Attending the 2021 Baltimore Vintage Expo was a denim and fur junkie’s fantasy! Takeaways: the ’70s are back and it may officially be the best decade, jeans are more interesting after they’ve been custom-altered, and the past two years of solitude and sweatpants have made us all more sartorially adventurous when it comes to leaving the house.
In 2021, there is complete permission to wear whatever the fuck you want, wherever and whenever, and the more eccentric the statement, the better. Will we all be wearing vintage underwear as outerwear in the near future? Signs point to yes.

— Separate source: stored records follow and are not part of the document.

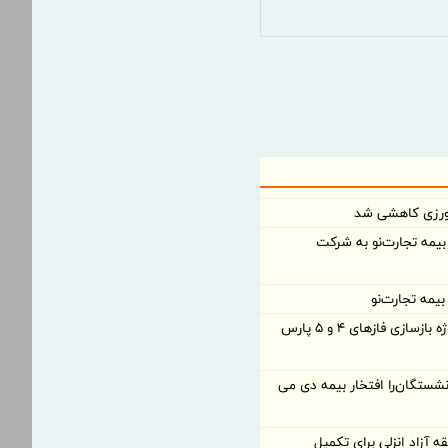
ورزی کاهشی شد
رد تومانی بیمه تجارت‌نو به شرکت
یمه تجارت‌نو
بانک تجارت، تأمین‌کننده مالی پروژه بازسازی فازهای ۴ و ۵ پارس
شستگان‌را افتخار بیمه دی می
 آزاد انزلی برای تكمیل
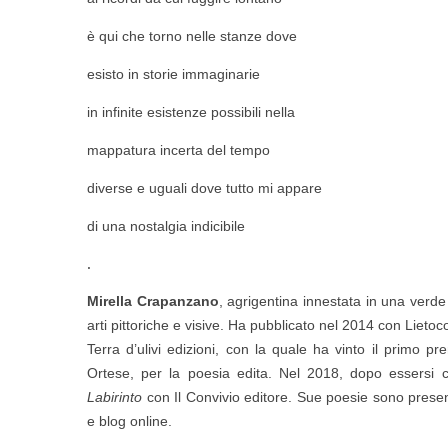
è qui che torno nelle stanze dove
esisto in storie immaginarie
in infinite esistenze possibili nella
mappatura incerta del tempo
diverse e uguali dove tutto mi appare
di una nostalgia indicibile
.
Mirella Crapanzano
, agrigentina innestata in una verd
arti pittoriche e visive. Ha pubblicato nel 2014 con Lietoc
Terra d’ulivi edizioni, con la quale ha vinto il primo 
Ortese, per la poesia edita. Nel 2018, dopo essersi 
Labirinto
con Il Convivio editore. Sue poesie sono present
e blog online.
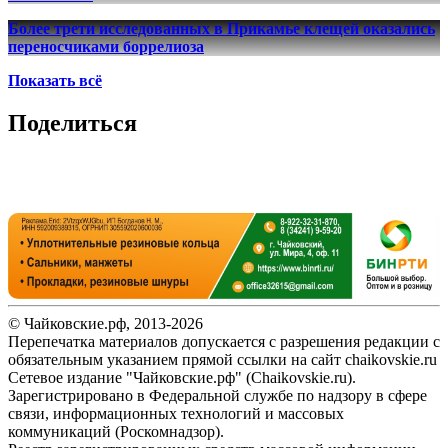
Более трети исследованных в Прикамье клещей оказались
переносчиками боррелиоза
Показать всё
Поделиться
© Чайковские.рф, 2013-2026
Перепечатка материалов допускается с разрешения редакции с
обязательным указанием прямой ссылки на сайт chaikovskie.ru
Сетевое издание "Чайковские.рф" (Chaikovskie.ru).
Зарегистрировано в Федеральной службе по надзору в сфере
связи, информационных технологий и массовых
коммуникаций (Роскомнадзор).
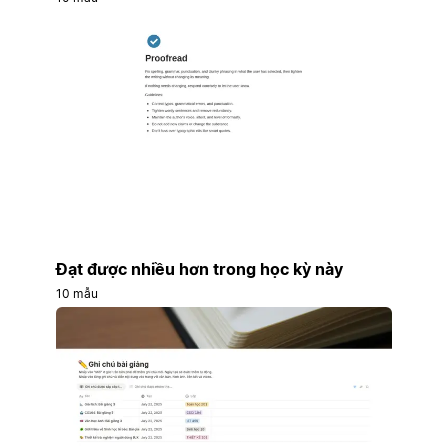
Đạt được nhiều hơn trong học kỳ này
10 mẫu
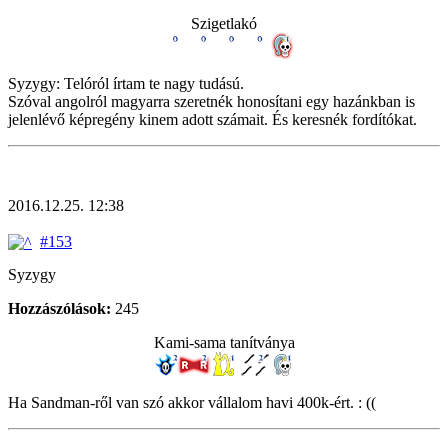
Szigetlakó
Syzygy: Telóról írtam te nagy tudású.
Szóval angolról magyarra szeretnék honosítani egy hazánkban is
jelenlévő képregény kinem adott számait. És keresnék fordítókat.
2016.12.25. 12:38
#153
Syzygy
Hozzászólások:
245
Kami-sama tanítványa
Ha Sandman-ről van szó akkor vállalom havi 400k-ért. : ((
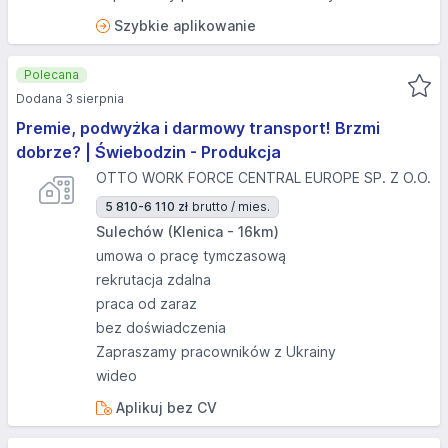
Szybkie aplikowanie
Polecana
Dodana 3 sierpnia
Premie, podwyżka i darmowy transport! Brzmi
dobrze? | Świebodzin - Produkcja
OTTO WORK FORCE CENTRAL EUROPE SP. Z O.O.
5 810-6 110 zł
brutto / mies.
Sulechów (Klenica - 16km)
umowa o pracę tymczasową
rekrutacja zdalna
praca od zaraz
bez doświadczenia
Zapraszamy pracowników z Ukrainy
wideo
Aplikuj bez CV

For anyone not familiar with the Baltimore Vintage Expo, it’s a glorious one-day shopping extravaganza where a curated selection of vintage shops and connoisseurs gather together in one location to sell their best wares. The event has been hosted for several years at Union Craft Brewing’s giant indoor/outdoor venue and features clothing, furniture, jewelry, and decor from many of the best retailers and private dealers in the Baltimore/DC/PA region. Organized by Milk & Ice Vintage (Hampden—soon to be in Lauraville) and Bottle of Bread (Mount Vernon), the expo is a sprawling, colorful event full of people interested in clothing and furniture burnished with the patina of past lives.
Well-sourced vintage has always played a big role in Baltimore fashion, from the heydays of Killer Trash, Oh! Susanah, Sticky Fingers, and Minas in Fells Point in the ’80s offering aged denim, clever T-shirts, cowboy and punk rocker boots, and accessories.
Baltimore’s fashion aesthetic is very Florida-of-the-North these days and, no matter where you go, you see a lot of experimental, bold contrasts between eras, styles, materials, and appearance, a mix of classic and edgy, formal and casual. It doesn’t always work, but that’s not really the point. It is truly a city of artists hellbent on expressing themselves, and our fashion landscape is an extension of this creative confidence. Rather than purchasing fast fashion or expensive designers, vintage and consignment sources provide legitimate couture garments and styles at a friendlier price point.
This year, with E. Brady Robinson’s camera trained on the Vintage Expo, we captured a gamut of cool-looking vendors and shoppers, all wearing previously owned clothing. I said this about the last Vintage Expo, and I’m going to say it again: From individuals who support the environmental and political advantages of vintage over fast fashion or just enjoy wearing standout, well-made clothing, this year’s Baltimore Vintage Expo was the perfect environment to showcase a range of on-point wardrobe decisions and to capture some of Baltimore’s more fashion-forward individuals.